Work required: What you produce should be every line from the data that includes "page".

Material for this exercise:
---*---

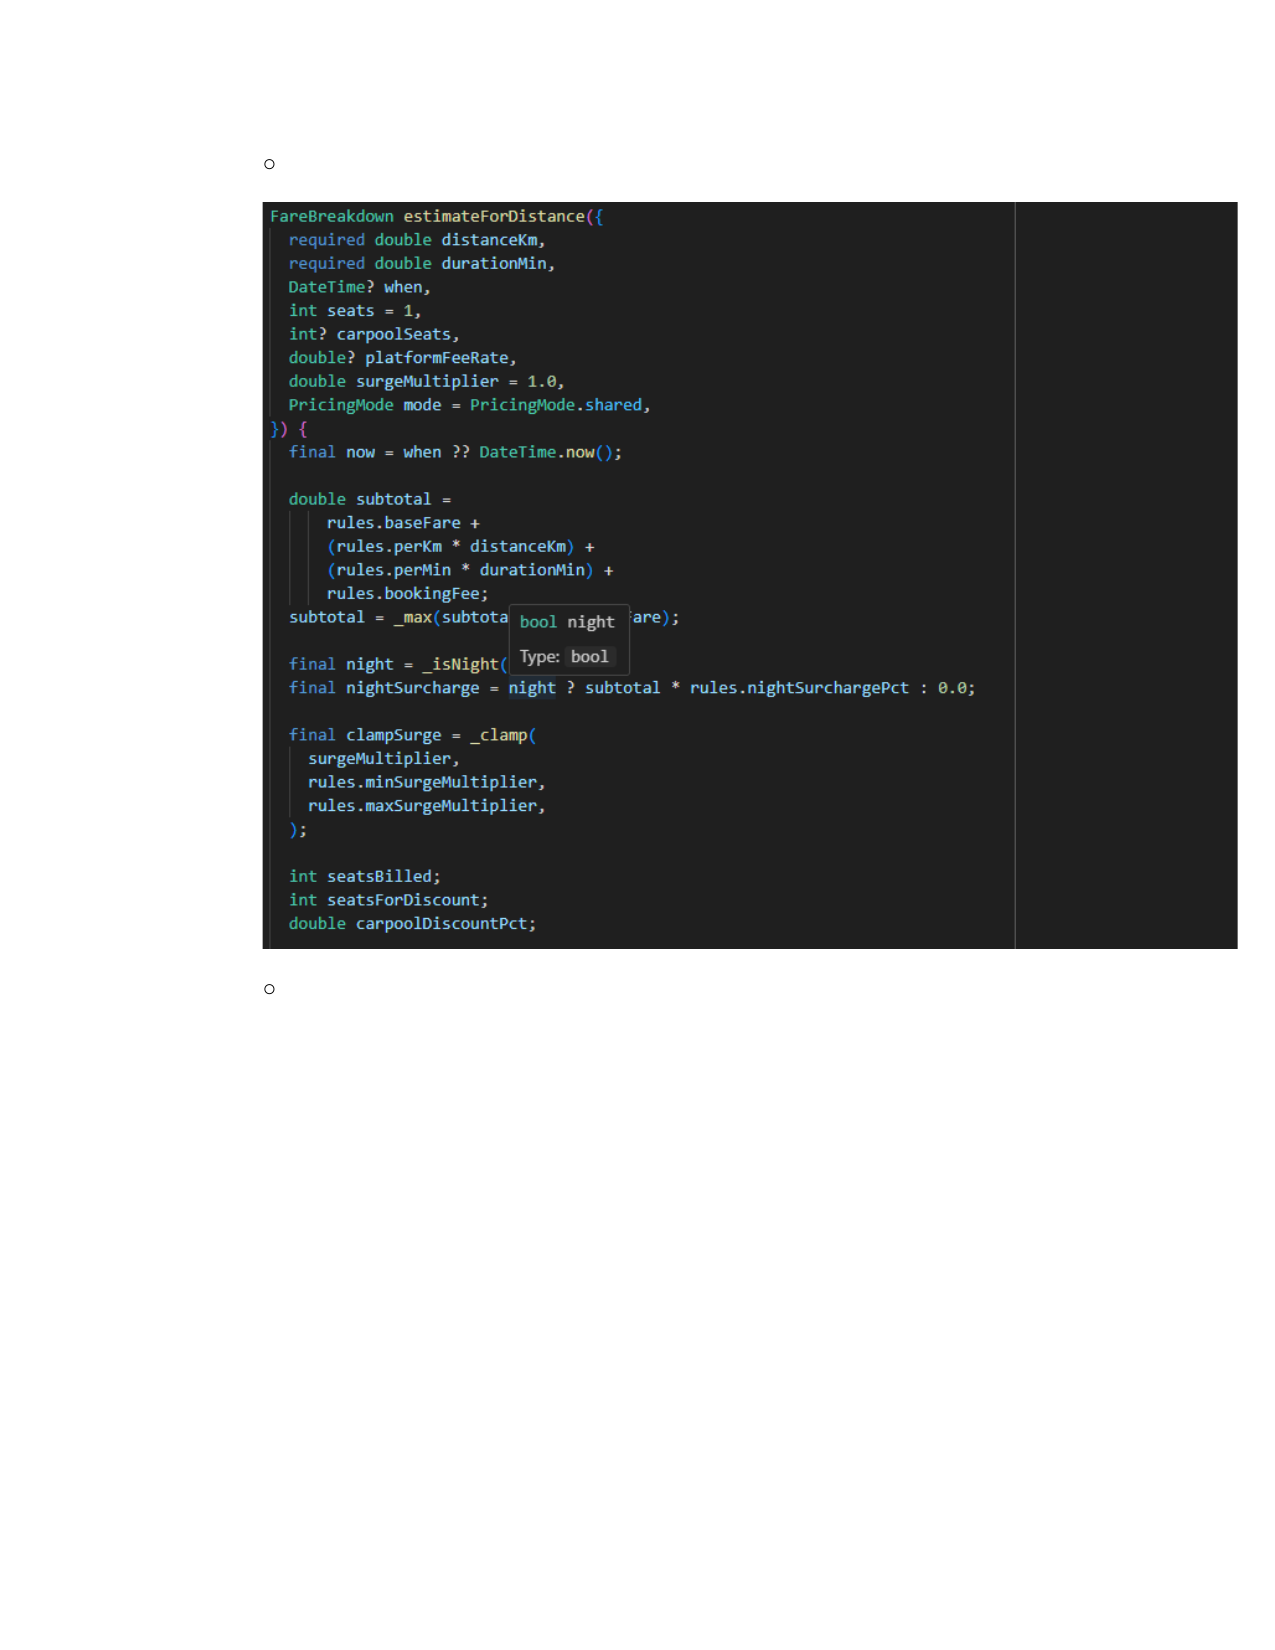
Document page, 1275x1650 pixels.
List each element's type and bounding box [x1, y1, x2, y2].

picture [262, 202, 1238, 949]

---*---

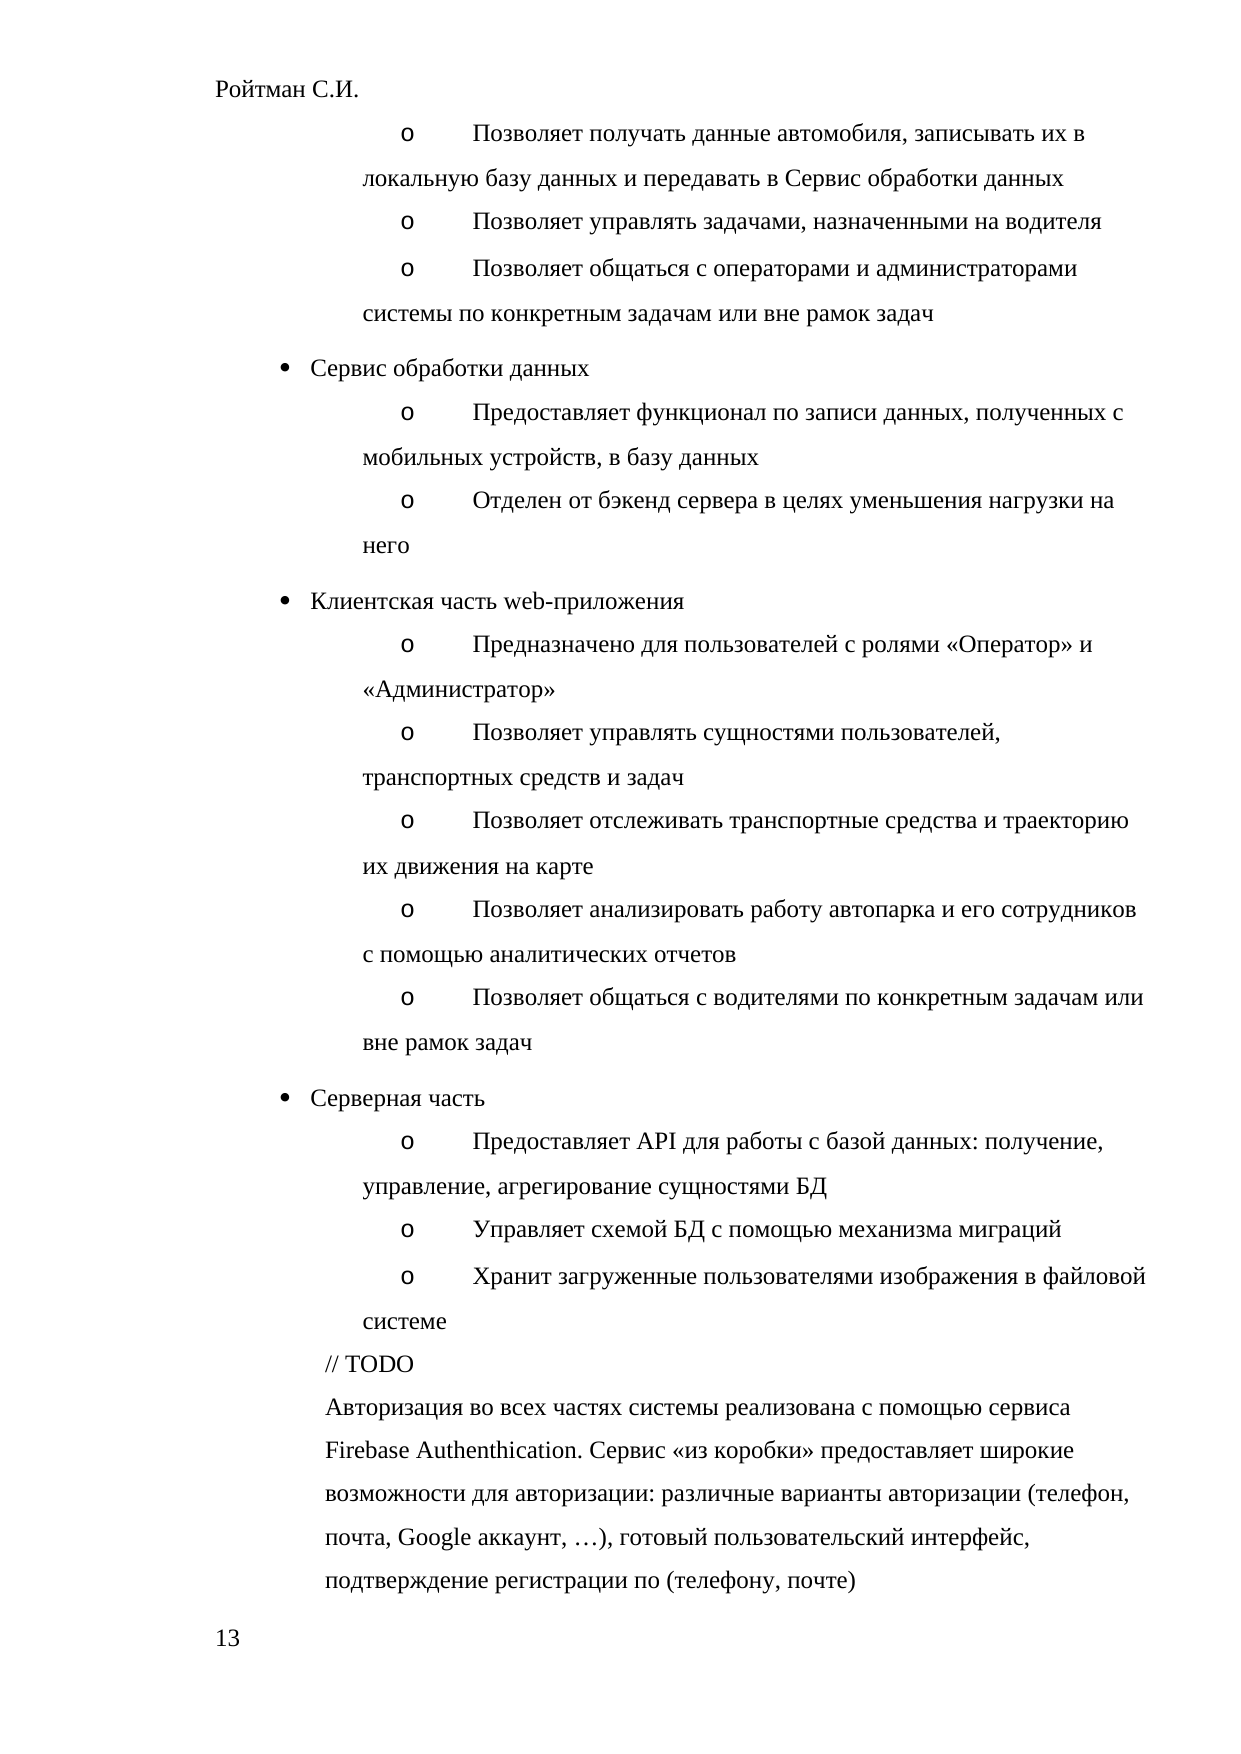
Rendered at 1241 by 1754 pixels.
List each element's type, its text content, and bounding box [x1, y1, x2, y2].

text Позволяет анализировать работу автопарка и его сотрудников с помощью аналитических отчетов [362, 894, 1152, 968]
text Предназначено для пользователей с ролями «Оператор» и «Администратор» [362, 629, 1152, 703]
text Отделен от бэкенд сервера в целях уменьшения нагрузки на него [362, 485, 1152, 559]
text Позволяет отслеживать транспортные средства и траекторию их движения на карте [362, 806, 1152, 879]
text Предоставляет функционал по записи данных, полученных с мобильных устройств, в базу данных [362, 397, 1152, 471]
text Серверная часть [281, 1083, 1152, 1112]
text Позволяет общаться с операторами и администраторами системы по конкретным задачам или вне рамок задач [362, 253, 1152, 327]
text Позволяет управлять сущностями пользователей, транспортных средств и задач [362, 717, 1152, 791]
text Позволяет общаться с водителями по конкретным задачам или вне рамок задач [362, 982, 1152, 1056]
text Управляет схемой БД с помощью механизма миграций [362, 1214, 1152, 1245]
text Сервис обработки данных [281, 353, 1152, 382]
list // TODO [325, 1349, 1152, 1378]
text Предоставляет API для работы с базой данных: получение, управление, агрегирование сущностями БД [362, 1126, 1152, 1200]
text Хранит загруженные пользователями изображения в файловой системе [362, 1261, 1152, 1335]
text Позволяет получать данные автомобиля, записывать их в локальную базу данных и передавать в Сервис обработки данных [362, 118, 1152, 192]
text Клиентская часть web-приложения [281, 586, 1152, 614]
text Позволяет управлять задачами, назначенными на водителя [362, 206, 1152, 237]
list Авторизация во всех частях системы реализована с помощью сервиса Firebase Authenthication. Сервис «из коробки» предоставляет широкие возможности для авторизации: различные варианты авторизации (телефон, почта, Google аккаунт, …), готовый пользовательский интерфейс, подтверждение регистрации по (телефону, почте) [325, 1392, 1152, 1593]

---*---

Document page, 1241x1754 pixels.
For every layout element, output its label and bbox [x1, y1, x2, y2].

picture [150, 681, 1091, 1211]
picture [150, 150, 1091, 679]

---*---

Output:
Document page, 1275x1650 pixels.
Document page, 1241x1754 pixels.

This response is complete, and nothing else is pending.